Looking at a weekly chart of the S&P Depository Receipts (see figure 1), we note the positive divergence bars, which are the pink labeled price bars inside the gray ovals. The divergence we note is between the value charts oscillator (which measures price and is moving higher) and price itself, which is moving lower. I write a lot about negative divergence bars, and positive divergence bars imply the same price dynamics. The presence of a positive divergence bar implies slowing downside momentum. Positive divergence bars generally appear at market bottoms, but their presence does not guarantee a market bottom. More importantly, the highs and lows of the divergence bar tend to serve as a range for prices. A break above the highs implies higher prices - as in the bottom is in.
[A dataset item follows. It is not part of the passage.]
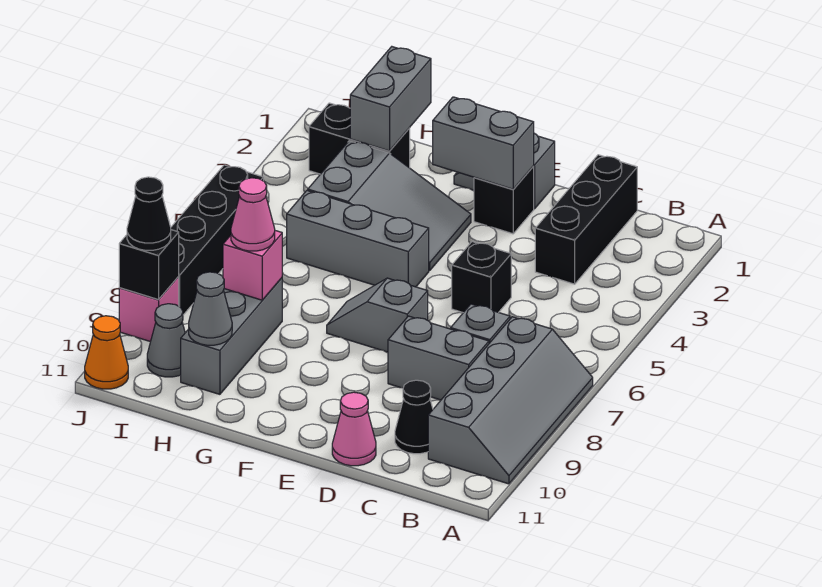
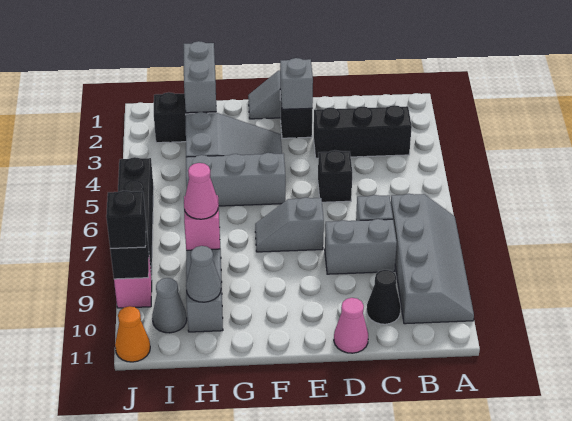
black brick C1:C3 level 1 -> black brick B3:D3 level 1
grey brick E2:F2 level 2 -> grey brick E2 level 2
black cone J9 level 3 -> black brick J9 level 3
A break below the lows often leads to an acceleration of prices lower as traders who are long in anticipation of a bounce must unwind their losing positions. (Of note, these were the same price dynamics occurring in the Dollar Index in 2009 and that I wrote about extensively.)
Figure 1. SPY/ weekly
So the high of the current positive divergence bar for the SPY is 110.8; a break above these levels is bullish. The low is 104.38; a weekly close below these levels is bearish, and as I have been stating, this is a failed signal especially within the context of bearish sentiment (i.e., bull signal). Generally such price failures imply the beginning of a down trend.
So what would make me throw in the towel? A weekly close below 104.38 on the SPY.